If you have pets, you can travel to take care of your pets such as a vet visit. The order also allows you to go to religious services. Places of worship are considered essential, but McMaster recommended going online.

The order reiterates non-essential businesses must stay closed. It includes the businesses added in the second executive order, which closed on Monday.

While there are some essential businesses still open, the new order could hurt foot travel.

Pelican's Snoball shop just opened the first week of March. It's a seasonal business, which means Pelican's is only open in certain months. Shift leader John Knode says this time is crucial because it is when they make most of their money.

”We’re really reliant on these months to stay open and make sure we’re here the next year," says Knode.

Knode’s foot travel has been inconsistent. He says some days have a good amount of people and others, he rarely sees anyone. The current traffic is not giving much insight to how the work or home order will affect him.

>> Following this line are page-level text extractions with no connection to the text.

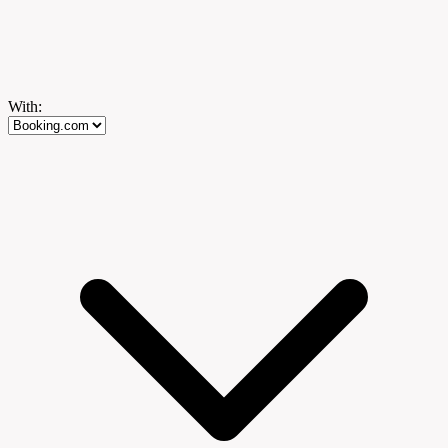
With: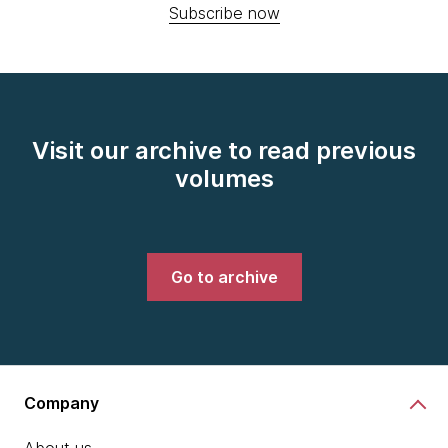
Subscribe now
Visit our archive to read previous
volumes
Go to archive
Company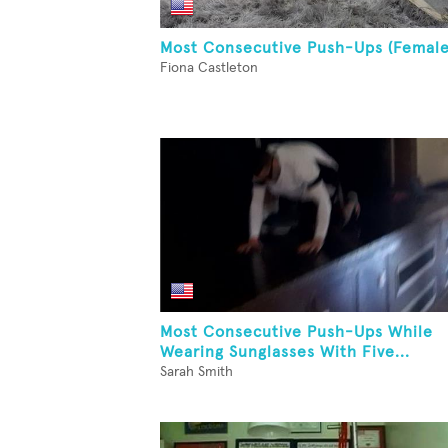
Most Consecutive Push-Ups (Female
Fiona Castleton
Most Consecutive Push-Ups While
Wearing Sunglasses With Five...
Sarah Smith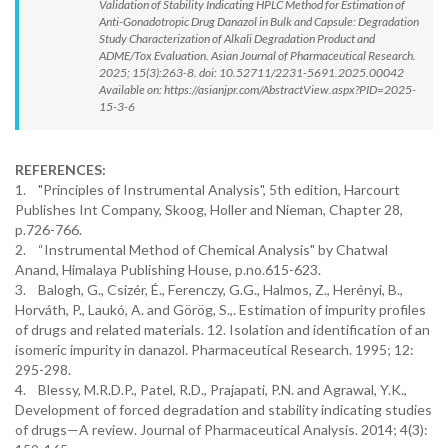
Validation of Stability Indicating HPLC Method for Estimation of
Anti-Gonadotropic Drug Danazol in Bulk and Capsule: Degradation
Study Characterization of Alkali Degradation Product and
ADME/Tox Evaluation. Asian Journal of Pharmaceutical Research.
2025; 15(3):263-8. doi: 10.52711/2231-5691.2025.00042
Available on: https://asianjpr.com/AbstractView.aspx?PID=2025-
15-3-6
REFERENCES:
1. "Principles of Instrumental Analysis", 5th edition, Harcourt
Publishes Int Company, Skoog, Holler and Nieman, Chapter 28,
p.726-766.
2. “Instrumental Method of Chemical Analysis" by Chatwal
Anand, Himalaya Publishing House, p.no.615-623.
3. Balogh, G., Csizér, É., Ferenczy, G.G., Halmos, Z., Herényi, B.,
Horváth, P., Laukó, A. and Görög, S.,. Estimation of impurity profiles
of drugs and related materials. 12. Isolation and identification of an
isomeric impurity in danazol. Pharmaceutical Research. 1995; 12:
295-298.
4. Blessy, M.R.D.P., Patel, R.D., Prajapati, P.N. and Agrawal, Y.K.,
Development of forced degradation and stability indicating studies
of drugs—A review. Journal of Pharmaceutical Analysis. 2014; 4(3):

”What really keeps us going is second time customers so I’m not sure if it’s going to have any affect this is our first day so we’ll see what happens," says Knode.

Pelican's is considered an essential business falling under the restaurant category. Knode wants to come out on the other side of this order to keep serving snow balls next year.

”Hopefully by the end of the year we’ll have enough to keep going," says Knode.

McMaster wants everyone to continue practicing social distancing and limiting interactions with other people.

Anyone who does not follow the order can face 30 days in jail or up to a $100 fine each day not followed.